(Circuit design text data)
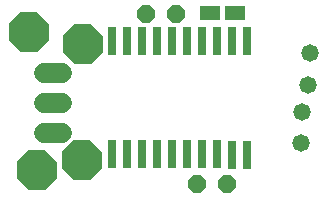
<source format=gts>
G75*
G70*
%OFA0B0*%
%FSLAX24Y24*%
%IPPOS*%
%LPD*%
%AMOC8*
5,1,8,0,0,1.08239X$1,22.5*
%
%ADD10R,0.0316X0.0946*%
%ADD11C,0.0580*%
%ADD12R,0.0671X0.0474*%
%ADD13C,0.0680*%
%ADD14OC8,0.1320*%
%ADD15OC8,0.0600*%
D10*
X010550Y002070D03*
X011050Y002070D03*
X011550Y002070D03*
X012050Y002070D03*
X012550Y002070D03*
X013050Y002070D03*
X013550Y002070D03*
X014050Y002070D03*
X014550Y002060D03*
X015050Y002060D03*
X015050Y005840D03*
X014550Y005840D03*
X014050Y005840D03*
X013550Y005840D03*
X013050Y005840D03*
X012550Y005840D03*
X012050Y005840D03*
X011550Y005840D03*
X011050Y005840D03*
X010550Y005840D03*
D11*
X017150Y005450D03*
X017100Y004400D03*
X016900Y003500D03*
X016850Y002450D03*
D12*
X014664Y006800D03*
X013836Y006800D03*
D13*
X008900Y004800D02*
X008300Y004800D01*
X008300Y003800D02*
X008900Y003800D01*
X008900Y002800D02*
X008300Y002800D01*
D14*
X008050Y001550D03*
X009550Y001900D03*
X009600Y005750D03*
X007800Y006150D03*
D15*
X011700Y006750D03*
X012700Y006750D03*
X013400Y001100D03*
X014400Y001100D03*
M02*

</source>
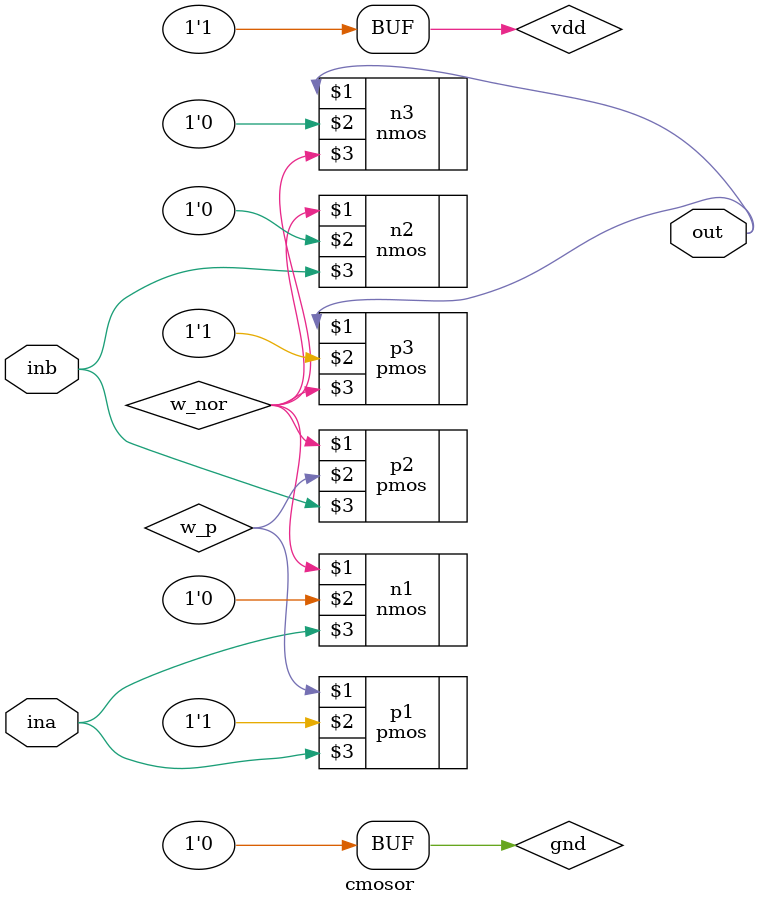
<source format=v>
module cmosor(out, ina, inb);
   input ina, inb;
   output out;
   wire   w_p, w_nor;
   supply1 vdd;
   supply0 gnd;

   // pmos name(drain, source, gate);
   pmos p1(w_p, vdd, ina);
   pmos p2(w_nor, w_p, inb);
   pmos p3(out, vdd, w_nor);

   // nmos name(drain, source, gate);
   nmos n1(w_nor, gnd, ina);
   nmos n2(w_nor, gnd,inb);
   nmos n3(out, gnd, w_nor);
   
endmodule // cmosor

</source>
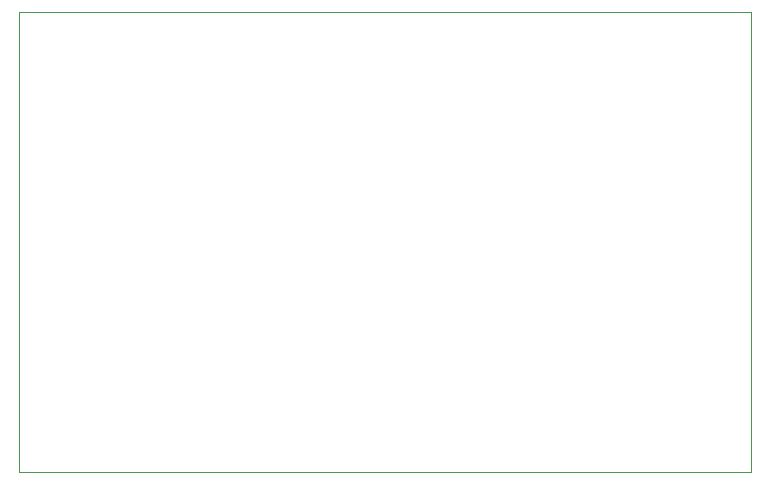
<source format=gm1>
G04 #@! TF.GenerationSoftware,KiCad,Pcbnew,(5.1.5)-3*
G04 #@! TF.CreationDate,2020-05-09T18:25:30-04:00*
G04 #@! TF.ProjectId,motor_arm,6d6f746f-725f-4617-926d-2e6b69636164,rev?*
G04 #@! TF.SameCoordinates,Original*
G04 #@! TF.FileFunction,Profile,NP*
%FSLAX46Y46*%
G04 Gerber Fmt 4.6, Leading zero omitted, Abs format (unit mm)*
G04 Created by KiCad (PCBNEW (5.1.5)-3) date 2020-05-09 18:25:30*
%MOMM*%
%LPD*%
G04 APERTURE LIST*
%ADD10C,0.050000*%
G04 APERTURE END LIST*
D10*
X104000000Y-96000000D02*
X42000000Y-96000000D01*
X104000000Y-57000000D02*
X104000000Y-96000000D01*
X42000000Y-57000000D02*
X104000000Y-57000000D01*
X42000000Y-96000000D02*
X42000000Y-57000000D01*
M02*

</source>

(JOB ITEM) In the records above, find every line that contains the word "source" and copy it.

(ANSWER TO THIS EXERCISE)
<source format=gts>
</source>
<source format=v>
   // pmos name(drain, source, gate);
   // nmos name(drain, source, gate);
</source>
<source format=gm1>
</source>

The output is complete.